HOUSTON – Wall Street is trying to bail out the shale oil industry. Again.
Energy executives at last week’s IHS Energy CERAWeek conference in downtown Houston worried that banks and the junk-bond market will stay tightfisted for a while even after oil prices recover, wary of an oil-production burst after getting burned by the oil-market crash.
But equity investors, less risk-averse than lenders, have poured $7.7 billion into 12 U.S. oil companies in a series of stock sales in recent weeks, egged on by signals that crude prices have bottomed.
“Capital markets have short memories,” said Bobby Tudor, chairman and chief executive of Houston investment bank Tudor, Pickering, Holt & Co. “They open when people start making money again.”
It’s shaping up to be a replay of the $13 billion equity infusion in the first half of 2015, when cash-strapped drillers sought to ease financial pressure amid anemic oil prices. The payoff for investors last year was short-lived: crude prices eventually crumbled again, and the S&P stock index for oil exploration and production companies has fallen 52 percent from a year ago.
Fast forward to December 2015. At first, only relatively healthy West Texas oil producers like Diamondback Energy, Parsley Energy and Pioneer Natural Resources could tap equity markets. But over the last few weeks, Wall Street has opened up to other drillers like Houston-based Newfield Exploration, Cabot Oil & Gas Corp. and Oasis Petroleum. So far, it has worked out for investors. The companies’ stock prices have increased by an average 7.6 percent, according to data compiled by Bloomberg.

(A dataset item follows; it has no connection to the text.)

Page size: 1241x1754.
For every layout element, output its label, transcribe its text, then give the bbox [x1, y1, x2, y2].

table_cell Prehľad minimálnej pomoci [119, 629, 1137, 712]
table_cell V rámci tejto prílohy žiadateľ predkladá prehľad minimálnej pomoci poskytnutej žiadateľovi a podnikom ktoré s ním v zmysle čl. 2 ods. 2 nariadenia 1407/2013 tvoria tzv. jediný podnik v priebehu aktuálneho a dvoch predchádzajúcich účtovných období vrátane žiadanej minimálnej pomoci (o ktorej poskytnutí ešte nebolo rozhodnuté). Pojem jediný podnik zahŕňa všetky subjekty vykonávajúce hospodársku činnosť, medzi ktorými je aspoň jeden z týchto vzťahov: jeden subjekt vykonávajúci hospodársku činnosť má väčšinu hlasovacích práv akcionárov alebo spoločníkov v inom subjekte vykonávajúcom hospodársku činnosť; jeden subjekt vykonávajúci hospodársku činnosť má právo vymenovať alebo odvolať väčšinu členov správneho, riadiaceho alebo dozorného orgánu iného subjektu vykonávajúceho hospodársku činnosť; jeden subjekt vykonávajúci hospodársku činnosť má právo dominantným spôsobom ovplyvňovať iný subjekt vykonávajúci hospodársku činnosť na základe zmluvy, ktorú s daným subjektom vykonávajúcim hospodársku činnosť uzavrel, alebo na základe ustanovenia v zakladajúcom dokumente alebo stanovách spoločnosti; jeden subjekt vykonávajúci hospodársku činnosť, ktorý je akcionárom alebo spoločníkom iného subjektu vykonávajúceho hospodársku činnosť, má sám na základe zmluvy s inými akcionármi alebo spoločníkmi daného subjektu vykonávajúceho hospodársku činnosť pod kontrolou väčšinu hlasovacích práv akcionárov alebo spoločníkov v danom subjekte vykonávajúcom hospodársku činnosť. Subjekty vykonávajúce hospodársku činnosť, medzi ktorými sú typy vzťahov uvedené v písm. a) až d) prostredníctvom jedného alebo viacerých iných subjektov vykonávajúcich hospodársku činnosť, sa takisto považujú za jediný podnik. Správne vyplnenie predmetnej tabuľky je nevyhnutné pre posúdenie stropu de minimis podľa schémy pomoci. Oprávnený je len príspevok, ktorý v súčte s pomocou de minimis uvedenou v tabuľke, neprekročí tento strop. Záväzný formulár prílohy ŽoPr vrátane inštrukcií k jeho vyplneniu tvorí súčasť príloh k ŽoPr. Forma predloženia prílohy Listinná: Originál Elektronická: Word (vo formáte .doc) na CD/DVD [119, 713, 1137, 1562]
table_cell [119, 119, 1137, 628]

On Monday, Denver-based QEP Resources announced plans to sell 30 million shares at $10 a share soon, for a $330 million raise, regulatory filings show.
“This could mark the beginning of billions of additional dollars to be raised in the coming weeks,” Tudor Pickering analysts wrote in an email to clients last week. “With strong post-deal stock performance stats so far this year and no end in sight for available sidelined capital, (it’s) hard to see what slows the process.”
Apart from short-term financial fixes, one reason oil companies are raising capital is to support their drilling budgets. U.S. oil producers in years past have outspent their cash flow by a third to a half to keep growing production.
It’s not yet clear whether this recent infusion of capital will change the course of U.S. crude production. The International Energy Agency believes the nation’s oil output will fall by 800,000 barrels a day over the next two years, enough to realign global production and demand by early 2017.
But if shale production proves more resilient than expected, “then the rebalancing will start even later than we currently forecast, as will the price recovery,” said Neil Atkinson, Paris-based head of the oil industry and markets division at the IEA.